A questi Paesi, però, per motivi geo-politici, non sono certo stati lesinati aiuti da parte degli Usa. In ogni caso, nei suoi ultimi libri, compreso «Affari come vocazione», lei esalta decisamente il ruolo «creativo» dell'imprenditore. Perché?
«Ogni impresa oggi parte da un'idea creativa: un nuovo prodotto, un nuovo servizio o un nuovo modo di fornire vecchi prodotti e servizi. Inizia con un'esplosione di creatività. In un secondo momento, lo spirito creativo dell'imprenditore trova la strada per far diventare reali nel tempo, nello spazio e nella fisicità le idee. Rendere reale un business che non esisteva prima è un atto creativo significativo e richiede molto realismo pratico e saggezza, molta perseveranza e determinazione. In America, mi piace usare l'esempio di McDonalds. Il signor Ray Kroc, il fondatore, è stato il primo a rendersi conto che, con sempre più donne che lavoravano a tempo pieno, tante famiglie avrebbero avuto bisogno di un posto economico ed efficiente per mangiare fuori».
Forse, in Italia, questo esempio resterà indigesto a qualcuno...
«Perché? McDonalds ha reso tante decine di migliaia di americani proprietari di attività in franchising. Ha offerto centinaia di migliaia di lavori relativamente ben pagati, soprattutto ai giovani».
Come fare perché l'attività economica non si traduca solo in sfruttamento dell'uomo sull'uomo?

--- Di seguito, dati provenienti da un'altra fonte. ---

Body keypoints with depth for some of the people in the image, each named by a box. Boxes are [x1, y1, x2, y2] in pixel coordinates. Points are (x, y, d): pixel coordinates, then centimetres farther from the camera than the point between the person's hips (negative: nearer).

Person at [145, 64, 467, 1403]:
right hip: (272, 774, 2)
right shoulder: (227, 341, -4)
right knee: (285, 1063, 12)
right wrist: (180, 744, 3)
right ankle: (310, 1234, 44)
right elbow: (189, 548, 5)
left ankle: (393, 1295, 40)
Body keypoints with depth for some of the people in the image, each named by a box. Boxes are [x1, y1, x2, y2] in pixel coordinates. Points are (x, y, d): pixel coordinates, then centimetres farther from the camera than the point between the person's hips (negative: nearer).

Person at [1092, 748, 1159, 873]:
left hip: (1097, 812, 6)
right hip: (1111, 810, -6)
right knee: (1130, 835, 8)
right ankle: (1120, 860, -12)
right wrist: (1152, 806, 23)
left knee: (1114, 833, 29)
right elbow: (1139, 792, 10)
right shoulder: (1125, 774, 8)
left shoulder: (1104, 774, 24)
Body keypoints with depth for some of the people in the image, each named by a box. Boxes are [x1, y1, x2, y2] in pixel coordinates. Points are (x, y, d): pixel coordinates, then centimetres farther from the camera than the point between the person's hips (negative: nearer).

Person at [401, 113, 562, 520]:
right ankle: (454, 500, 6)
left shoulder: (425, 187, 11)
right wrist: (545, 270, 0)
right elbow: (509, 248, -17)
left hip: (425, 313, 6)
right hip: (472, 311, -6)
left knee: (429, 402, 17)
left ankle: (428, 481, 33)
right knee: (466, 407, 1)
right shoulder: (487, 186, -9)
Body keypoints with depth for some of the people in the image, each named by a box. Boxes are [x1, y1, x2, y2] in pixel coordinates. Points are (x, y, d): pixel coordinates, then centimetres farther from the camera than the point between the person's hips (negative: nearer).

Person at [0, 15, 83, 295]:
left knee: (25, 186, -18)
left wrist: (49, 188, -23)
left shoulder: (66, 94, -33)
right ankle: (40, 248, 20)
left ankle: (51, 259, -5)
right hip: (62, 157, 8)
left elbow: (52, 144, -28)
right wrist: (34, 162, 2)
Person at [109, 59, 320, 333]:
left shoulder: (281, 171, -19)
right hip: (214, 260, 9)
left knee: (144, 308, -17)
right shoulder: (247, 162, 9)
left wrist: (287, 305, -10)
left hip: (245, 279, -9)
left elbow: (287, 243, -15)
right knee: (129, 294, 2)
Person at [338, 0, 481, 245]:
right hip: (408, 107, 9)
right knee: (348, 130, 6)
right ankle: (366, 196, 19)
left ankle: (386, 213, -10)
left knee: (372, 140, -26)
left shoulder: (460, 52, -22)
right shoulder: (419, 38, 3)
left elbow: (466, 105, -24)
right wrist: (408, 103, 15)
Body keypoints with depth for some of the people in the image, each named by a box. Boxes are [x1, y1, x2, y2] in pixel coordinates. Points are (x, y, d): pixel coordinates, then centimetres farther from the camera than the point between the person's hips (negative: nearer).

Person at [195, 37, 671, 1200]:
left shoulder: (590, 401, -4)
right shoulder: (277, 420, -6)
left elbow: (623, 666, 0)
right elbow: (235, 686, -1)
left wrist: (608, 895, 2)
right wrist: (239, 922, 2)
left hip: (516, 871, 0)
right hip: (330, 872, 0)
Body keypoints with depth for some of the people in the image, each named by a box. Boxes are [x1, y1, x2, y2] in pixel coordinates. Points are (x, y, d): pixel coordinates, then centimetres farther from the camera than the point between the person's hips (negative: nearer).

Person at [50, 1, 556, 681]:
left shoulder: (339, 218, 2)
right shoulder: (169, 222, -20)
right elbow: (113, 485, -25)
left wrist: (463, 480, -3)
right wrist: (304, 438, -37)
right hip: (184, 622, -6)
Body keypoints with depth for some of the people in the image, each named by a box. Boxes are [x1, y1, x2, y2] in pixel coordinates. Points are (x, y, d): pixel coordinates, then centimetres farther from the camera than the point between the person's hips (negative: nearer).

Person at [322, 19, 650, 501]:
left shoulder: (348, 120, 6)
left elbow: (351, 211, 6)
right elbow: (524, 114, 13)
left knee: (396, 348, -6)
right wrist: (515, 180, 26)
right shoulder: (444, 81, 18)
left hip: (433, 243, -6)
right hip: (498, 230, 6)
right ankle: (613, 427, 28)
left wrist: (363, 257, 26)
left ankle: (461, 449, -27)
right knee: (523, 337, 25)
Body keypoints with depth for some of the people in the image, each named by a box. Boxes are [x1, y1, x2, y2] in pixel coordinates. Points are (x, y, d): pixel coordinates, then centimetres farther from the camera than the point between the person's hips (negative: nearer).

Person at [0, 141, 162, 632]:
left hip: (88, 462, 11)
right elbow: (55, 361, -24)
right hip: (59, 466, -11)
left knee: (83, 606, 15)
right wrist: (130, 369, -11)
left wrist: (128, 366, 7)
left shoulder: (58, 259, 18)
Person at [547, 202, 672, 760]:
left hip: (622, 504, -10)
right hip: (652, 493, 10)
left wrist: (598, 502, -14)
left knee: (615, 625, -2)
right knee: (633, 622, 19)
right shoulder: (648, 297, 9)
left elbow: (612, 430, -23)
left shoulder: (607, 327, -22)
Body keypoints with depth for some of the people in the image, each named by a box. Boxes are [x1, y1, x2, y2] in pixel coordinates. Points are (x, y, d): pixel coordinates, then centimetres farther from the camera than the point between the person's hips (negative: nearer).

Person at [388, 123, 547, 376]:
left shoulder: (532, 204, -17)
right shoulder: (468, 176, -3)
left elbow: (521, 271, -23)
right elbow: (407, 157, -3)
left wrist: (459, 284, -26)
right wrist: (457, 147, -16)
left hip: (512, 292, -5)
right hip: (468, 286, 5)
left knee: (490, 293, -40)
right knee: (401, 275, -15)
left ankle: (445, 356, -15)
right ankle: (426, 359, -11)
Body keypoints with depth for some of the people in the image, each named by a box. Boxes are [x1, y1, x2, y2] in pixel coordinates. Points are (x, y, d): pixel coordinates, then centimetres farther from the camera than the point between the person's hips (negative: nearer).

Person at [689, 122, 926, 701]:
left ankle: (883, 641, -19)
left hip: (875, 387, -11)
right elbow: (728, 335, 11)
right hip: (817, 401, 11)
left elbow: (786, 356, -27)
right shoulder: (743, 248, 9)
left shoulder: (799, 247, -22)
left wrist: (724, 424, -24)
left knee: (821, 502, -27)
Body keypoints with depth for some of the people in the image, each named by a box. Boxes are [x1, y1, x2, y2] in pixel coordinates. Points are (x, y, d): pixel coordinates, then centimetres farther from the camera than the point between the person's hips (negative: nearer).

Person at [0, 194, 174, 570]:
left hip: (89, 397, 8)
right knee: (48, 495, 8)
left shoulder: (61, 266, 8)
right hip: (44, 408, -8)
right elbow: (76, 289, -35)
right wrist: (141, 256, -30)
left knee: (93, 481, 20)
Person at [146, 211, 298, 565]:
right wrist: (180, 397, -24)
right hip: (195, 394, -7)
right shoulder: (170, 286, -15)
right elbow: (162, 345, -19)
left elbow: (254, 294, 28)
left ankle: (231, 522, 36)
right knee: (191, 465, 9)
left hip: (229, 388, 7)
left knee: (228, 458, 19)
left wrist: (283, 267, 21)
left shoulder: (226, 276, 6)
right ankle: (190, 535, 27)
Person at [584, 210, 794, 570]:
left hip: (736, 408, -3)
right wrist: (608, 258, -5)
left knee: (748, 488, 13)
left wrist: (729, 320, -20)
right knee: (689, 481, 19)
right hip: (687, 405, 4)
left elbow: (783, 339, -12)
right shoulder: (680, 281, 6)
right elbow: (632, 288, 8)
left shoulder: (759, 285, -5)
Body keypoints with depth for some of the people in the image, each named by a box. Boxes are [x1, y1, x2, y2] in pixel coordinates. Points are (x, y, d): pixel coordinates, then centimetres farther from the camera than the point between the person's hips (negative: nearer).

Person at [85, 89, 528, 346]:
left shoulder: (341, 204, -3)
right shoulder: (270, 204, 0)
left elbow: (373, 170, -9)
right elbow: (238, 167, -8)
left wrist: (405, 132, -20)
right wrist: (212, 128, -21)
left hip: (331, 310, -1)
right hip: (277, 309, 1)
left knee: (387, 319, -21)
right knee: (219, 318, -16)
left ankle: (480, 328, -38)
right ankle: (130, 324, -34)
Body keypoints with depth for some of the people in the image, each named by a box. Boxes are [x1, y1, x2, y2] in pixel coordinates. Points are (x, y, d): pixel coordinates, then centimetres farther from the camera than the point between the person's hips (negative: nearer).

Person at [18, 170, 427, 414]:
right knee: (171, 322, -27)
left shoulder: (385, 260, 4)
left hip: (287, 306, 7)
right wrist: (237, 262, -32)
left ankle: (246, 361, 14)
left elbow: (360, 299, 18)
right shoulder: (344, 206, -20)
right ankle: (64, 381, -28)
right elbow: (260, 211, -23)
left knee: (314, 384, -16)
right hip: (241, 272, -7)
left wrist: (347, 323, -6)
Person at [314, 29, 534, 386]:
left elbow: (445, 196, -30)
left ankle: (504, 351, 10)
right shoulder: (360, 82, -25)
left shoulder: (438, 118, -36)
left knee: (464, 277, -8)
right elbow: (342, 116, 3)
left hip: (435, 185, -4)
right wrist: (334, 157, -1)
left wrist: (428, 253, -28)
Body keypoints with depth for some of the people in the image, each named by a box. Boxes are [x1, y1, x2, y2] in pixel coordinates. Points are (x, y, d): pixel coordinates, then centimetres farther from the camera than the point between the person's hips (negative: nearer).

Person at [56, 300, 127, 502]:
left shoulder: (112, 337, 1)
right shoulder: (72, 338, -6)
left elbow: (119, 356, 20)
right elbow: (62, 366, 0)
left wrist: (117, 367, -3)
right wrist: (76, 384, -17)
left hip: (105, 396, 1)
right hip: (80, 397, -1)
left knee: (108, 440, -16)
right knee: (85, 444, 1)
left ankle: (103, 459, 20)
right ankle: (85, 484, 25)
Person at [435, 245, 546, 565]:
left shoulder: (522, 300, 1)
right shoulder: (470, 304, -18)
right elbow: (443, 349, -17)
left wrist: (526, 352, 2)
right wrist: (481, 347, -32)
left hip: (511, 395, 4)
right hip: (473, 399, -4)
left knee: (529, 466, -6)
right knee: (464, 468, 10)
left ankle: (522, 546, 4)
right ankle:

«"Sfruttamento" è un termine marxista. Marx pensava che la sola causa della ricchezza fosse il lavoro - egli non valutava realmente il ruolo dell'invenzione e della scoperta - e riteneva che qualunque altro aumento della ricchezza proveniente da qualsiasi altra fonte era "sfruttamento". Di recente ho chiesto alla responsabile economica di una delegazione cinese in visita ufficiale negli Usa, che cosa pensasse il popolo cinese di Marx. Lei mi ha guardato meravigliata dicendo: "Il signor Marx è molto vecchio e molto morto. Noi non pensiamo affatto a lui". È un errore infantile quello di credere che in ogni transazione c'è qualcuno che vince e qualcuno che perde, quindi un risultato uguale a zero. In una buona società, il maggior numero possibile di transazioni deve essere di pari riuscita: tutte le parti devono trarne vantaggio, in un gioco a risultato positivo. Questo è il criterio della genuina creatività».